The number of the plurality of evaluation points EP1 to EP12 may be the same as the number of the plurality of measurement points MP1 to MP12, but the embodiments are not limited thereto. For example, in at least some embodiments, the number of the plurality of evaluation points EP1 to EP12 and the number of the plurality of measurement points MP1 to MP12 may be different from each other. The plurality of evaluation points EP1 to EP12 may be randomly set and/or set by a user. Although FIG. 3 shows that the number of the plurality of evaluation points EP1 to EP12 is 12, the embodiments are not limited thereto. For example, in at least some embodiments the plurality of evaluation points may be set to 10 or 16 in accordance with a user's setup.

The data:
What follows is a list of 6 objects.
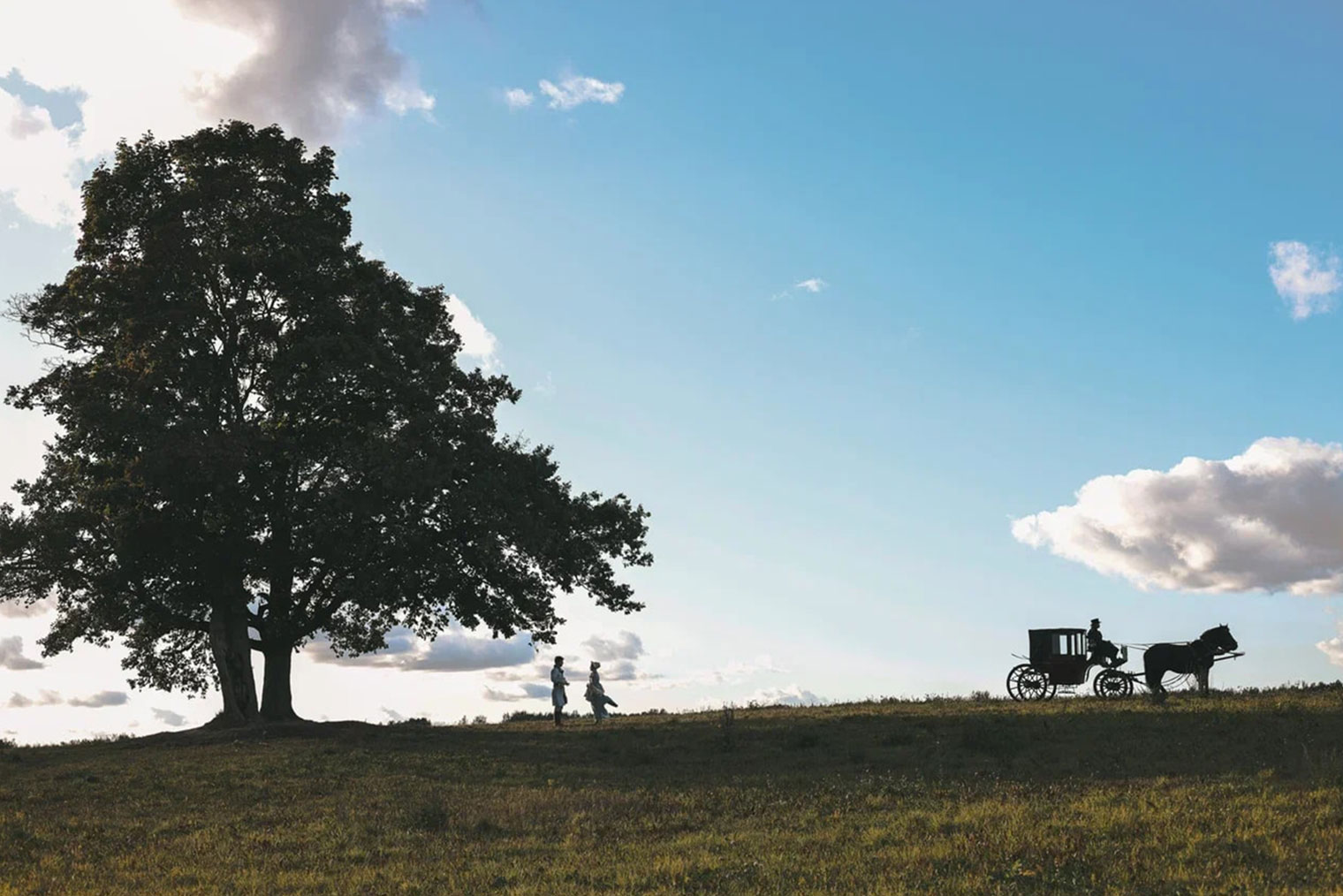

About this exercise:
From the excerpt on evaluation and measurement points, list every number of evaluation points it mentions.

Written response:
12, 10, and 16